In 2016, he was featured on the chart-topping Sia song, "Cheap Thrills."

This past June, Paul released his newest collection of work, titled: "Made Love: The Prequel."

"I worked with a couple different kind of producers to try and make Dancehall from their perspective," Paul said of the new album. "(The) Beatfreaks are kids from Nigeria who live in England and they are definitely afro-beat type producers, who got together with Banx & Ranx, who are afro-Caribbean kids who live in Montreal. So it's a mix. A mixing bowl of different types of production. I think it's a great body of work. Big ups to all the artists that came through on it for me. From Migos to Dua Lipa to Becky G to Jhene Aiko. It's been a crazy ride to know that I've been in the biz for a long time, but to put out a message and say 'Hey, I want you on the track,' and they're immediately like, 'Yes bro.'"

Currently, Paul is working on a music video with Aiko for their collaboration on "Naked Truth," this coming October.

"That's gonna be the next push from my camp, in terms of a single with this EP.

"I'm in the middle of doing a whole album, and I, as usual, like to test the waters with singles and what not. And I put so many singles out off of it, I think it really caused a vibe where, people wanted to get a body of work from it. So, I did," Paul said. "I mean there's younger people checking out the vibe every day because I've done songs with their favorite artists. I wouldn't say that was the objective, but it was what I was kind of looking for. To try to get in young people's ear shot who might think that I don't make music for them. I make music for party people, for people who want to enjoy themselves, for people who feel free. So that's that kind of vibe I'm coming at with this album."

Paul is enjoying the connections he's making with other artists with different, yet similar backgrounds as himself.

He is getting lots of requests to work with lots of different artists, something he takes humbly and is grateful for.

As for one artist he's particularly found a connection with, that kind of surprised him?

"Tory Lanez was one of them. I didn't know if it was going to hit off in the right way. What he added was kinda simple to the song, and that's all it really needed," said Paul of the Toronto native. "I respect him as an artist that can sound different ways, like a mumble type of rap kind of sound, and can spit hardcore lyrics and sound like you know what I mean... anyone would respect the vibes he's doing. He can also sing, and it has a Caribbean kind of vibe to him also, him coming from Barbados. So, it was kind of cool working with him, and I have a lot of respect for his work."
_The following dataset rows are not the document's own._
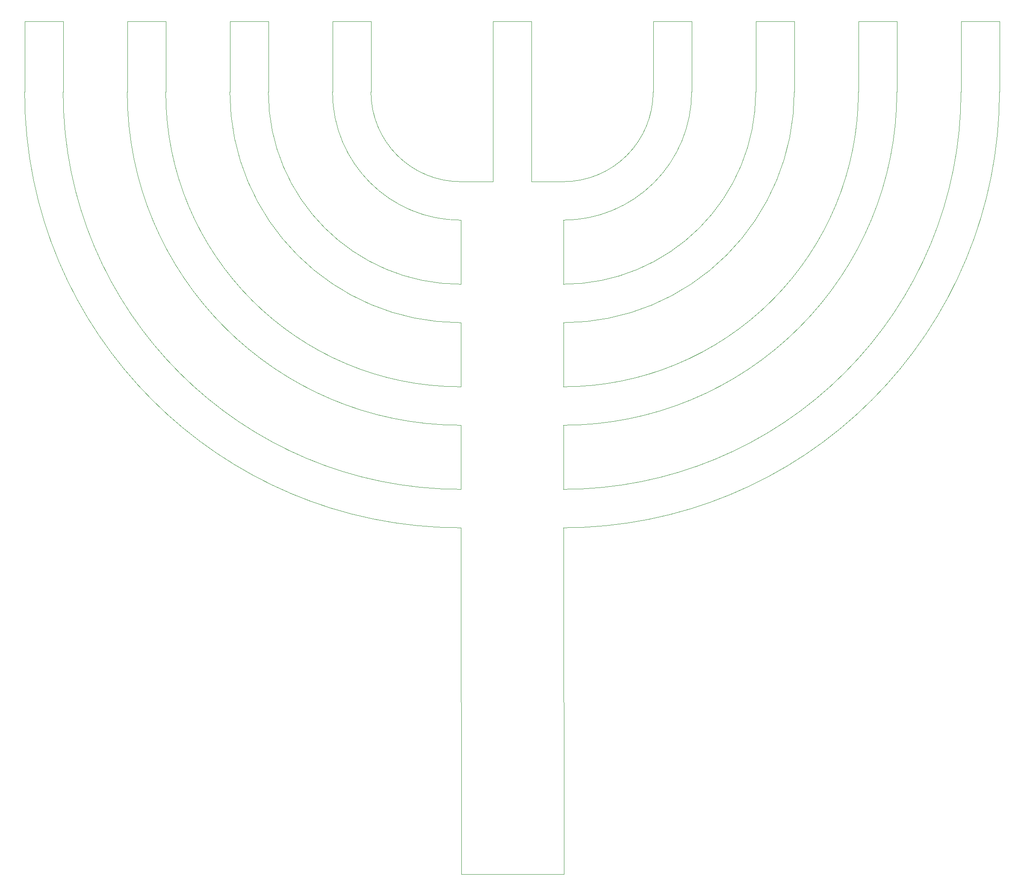
<source format=gbr>
%TF.GenerationSoftware,KiCad,Pcbnew,(6.0.7)*%
%TF.CreationDate,2022-08-28T16:25:01-04:00*%
%TF.ProjectId,CircuitPythonukiah,43697263-7569-4745-9079-74686f6e756b,rev?*%
%TF.SameCoordinates,Original*%
%TF.FileFunction,Profile,NP*%
%FSLAX46Y46*%
G04 Gerber Fmt 4.6, Leading zero omitted, Abs format (unit mm)*
G04 Created by KiCad (PCBNEW (6.0.7)) date 2022-08-28 16:25:01*
%MOMM*%
%LPD*%
G01*
G04 APERTURE LIST*
%TA.AperFunction,Profile*%
%ADD10C,0.100000*%
%TD*%
G04 APERTURE END LIST*
D10*
X196744258Y-26564258D02*
X196744258Y-40534258D01*
X176424258Y-26564258D02*
X184044258Y-26564258D01*
X51964262Y-40534258D02*
G75*
G03*
X118004258Y-106574258I66039998J-2D01*
G01*
X92604262Y-40534258D02*
G75*
G03*
X118004258Y-65934258I25399998J-2D01*
G01*
X196744258Y-26564258D02*
X204364258Y-26564258D01*
X131974258Y-26564258D02*
X131974258Y-40534258D01*
X72284262Y-40534258D02*
G75*
G03*
X118004258Y-86254258I45719998J-2D01*
G01*
X31644258Y-40534258D02*
X31644258Y-26564258D01*
X92604258Y-26564258D02*
X92604258Y-40534258D01*
X138324258Y-106574258D02*
G75*
G03*
X204364258Y-40534258I2J66039998D01*
G01*
X92604258Y-26564258D02*
X100224258Y-26564258D01*
X124354258Y-26564258D02*
X131974258Y-26564258D01*
X51964258Y-26564258D02*
X51964258Y-40534258D01*
X118110000Y-195580000D02*
X118004258Y-126894258D01*
X138324258Y-119274258D02*
G75*
G03*
X217064258Y-40534258I2J78739998D01*
G01*
X131974258Y-58314258D02*
X138324258Y-58314258D01*
X156104258Y-26564258D02*
X156104258Y-40534258D01*
X138324258Y-78634258D02*
G75*
G03*
X176424258Y-40534258I2J38099998D01*
G01*
X59584262Y-40534258D02*
G75*
G03*
X118004258Y-98954258I58419998J-2D01*
G01*
X39264262Y-40534258D02*
G75*
G03*
X118004258Y-119274258I78739998J-2D01*
G01*
X31644258Y-26564258D02*
X39264258Y-26564258D01*
X138324258Y-86254258D02*
G75*
G03*
X184044258Y-40534258I2J45719998D01*
G01*
X138324258Y-65934258D02*
X138324258Y-78634258D01*
X118004258Y-106574258D02*
X118004258Y-119274258D01*
X124354258Y-40534258D02*
X124354258Y-58314258D01*
X217064258Y-26564258D02*
X217064258Y-40534258D01*
X51964258Y-26564258D02*
X59584258Y-26564258D01*
X217064258Y-26564258D02*
X224684258Y-26564258D01*
X59584258Y-26564258D02*
X59584258Y-40534258D01*
X100224258Y-26564258D02*
X100224258Y-40534258D01*
X138324258Y-65934258D02*
G75*
G03*
X163724258Y-40534258I2J25399998D01*
G01*
X118004258Y-65934258D02*
X118004258Y-78634258D01*
X131974258Y-40534258D02*
X131974258Y-58314258D01*
X79904262Y-40534258D02*
G75*
G03*
X118004258Y-78634258I38099998J-2D01*
G01*
X138430000Y-195580000D02*
X138324258Y-126894258D01*
X176424258Y-26564258D02*
X176424258Y-40534258D01*
X72284258Y-26564258D02*
X72284258Y-40534258D01*
X138324258Y-86254258D02*
X138324258Y-98954258D01*
X224684258Y-26564258D02*
X224684258Y-40534258D01*
X138324258Y-126894258D02*
G75*
G03*
X224684258Y-40534258I2J86359998D01*
G01*
X184044258Y-26564258D02*
X184044258Y-40534258D01*
X138324258Y-106574258D02*
X138324258Y-119274258D01*
X118110000Y-195580000D02*
X138430000Y-195580000D01*
X72284258Y-26564258D02*
X79904258Y-26564258D01*
X39264258Y-26564258D02*
X39264258Y-40534258D01*
X31644262Y-40534258D02*
G75*
G03*
X118004258Y-126894258I86359998J-2D01*
G01*
X118004258Y-86254258D02*
X118004258Y-98954258D01*
X124354258Y-26564258D02*
X124354258Y-40534258D01*
X138324258Y-98954258D02*
G75*
G03*
X196744258Y-40534258I2J58419998D01*
G01*
X124354258Y-58314258D02*
X118004258Y-58314258D01*
X79904258Y-26564258D02*
X79904258Y-40534258D01*
X138324258Y-58314258D02*
G75*
G03*
X156104258Y-40534258I2J17779998D01*
G01*
X100224262Y-40534258D02*
G75*
G03*
X118004258Y-58314258I17779998J-2D01*
G01*
X163724258Y-26564258D02*
X163724258Y-40534258D01*
X204364258Y-26564258D02*
X204364258Y-40534258D01*
X156104258Y-26564258D02*
X163724258Y-26564258D01*
M02*

</source>
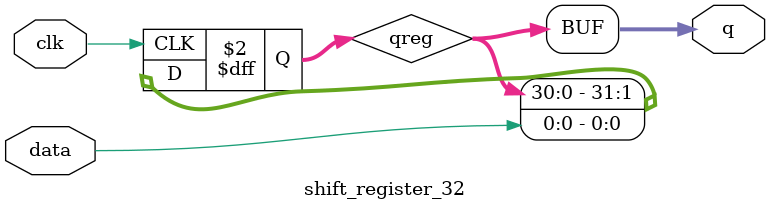
<source format=v>
module shift_register_32(
	input wire clk, data,
	output wire [31:0]q
);
	reg [31:0]qreg;
	
	assign q = qreg;
	
	always @(posedge clk)
	begin
		qreg[31:1] <= qreg[30:0];
		qreg[0] <= data;
	end
endmodule





/*
module shift_register_32test;

	reg clk;
	reg data;
	wire [31:0]q;


	shift_register_32 DUT(
		.clk(clk),
		.data(data),
		.q(q)
	);
	
	integer arr[32] = {0,1,1,1,0,0,1,0,0,0,0,0,1,1,1,0,1,0,1,0,1,1,1,1,1,1,1,1,0,0,1,0};
	integer i = 0;
	
	initial clk = 0;
	initial data = 0;

	always #5 begin clk = ~clk; end
	always #10 begin data = arr[i]; i = (i < 31 ? i + 1 : 0); end

endmodule*/

</source>
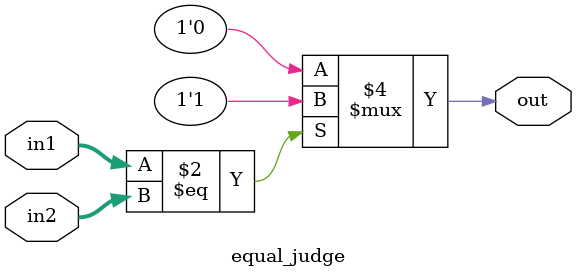
<source format=v>
`timescale 1ns / 1ps
module equal_judge(in1, in2, out);
	input [31:0] in1, in2;
	output reg out;
	
	always @(in1 or in2) begin
		if(in1 == in2) begin
			out = 1'b1;
		end
		else out = 1'b0;
	end

endmodule

</source>
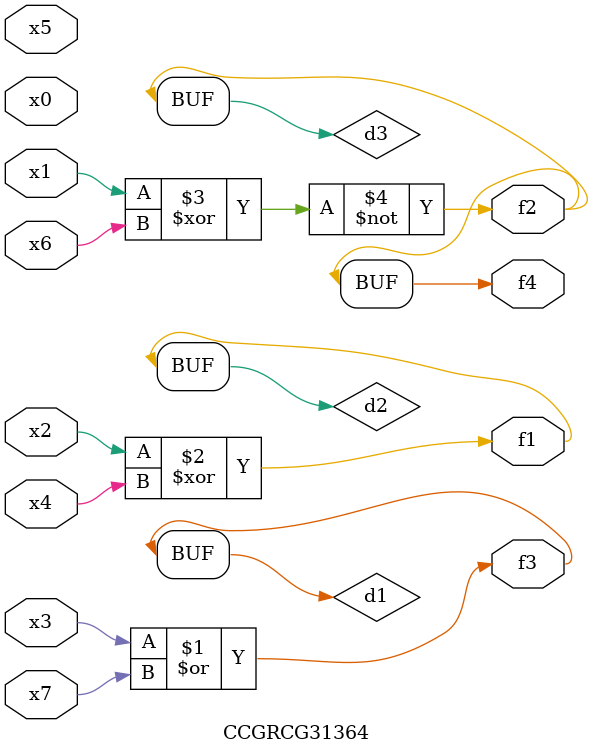
<source format=v>
module CCGRCG31364(
	input x0, x1, x2, x3, x4, x5, x6, x7,
	output f1, f2, f3, f4
);

	wire d1, d2, d3;

	or (d1, x3, x7);
	xor (d2, x2, x4);
	xnor (d3, x1, x6);
	assign f1 = d2;
	assign f2 = d3;
	assign f3 = d1;
	assign f4 = d3;
endmodule

</source>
Paul's career has spanned two decades, having won many music awards and setting the Dancehall community ablaze.

Five of his albums have been Grammy-nominated, he's worked with the biggest names in the industry and is continuing to spread his message of good vibes and love.

Paul has taken his opportunities and made the most of them, while also remembering he is not bigger than the stages he takes or the arenas he plays.

"It's pretty cool bro, pretty cool," Paul said of his longevity in the profession that he loves. "The industry is a vehicle for my art work. I think that people take their art work to be the be all and end all. I don't take my art work to be the be all and end all. I know that it goes through a system of people that help me out. Deejays, producers, I've been writing songs with other people right now also. So, I owe it to the fans in general, and I owe it to them, these people (radio station), who keep the thing running when I'm not in the town, not in the city, or when I'm abroad doing a show somewhere else. That I'm being heard, being played, even spoken about by this whole system of people which helps me out. I think that me lasting so (many) years, I think that's me being humble to that system, and knowing my art work is dope. But I'm not the be all and end all of art. Working with the system and trying to get the art work out there through that vehicle is important to me, and I think that people see that and they like to work with me. So it's a symbiotic thing."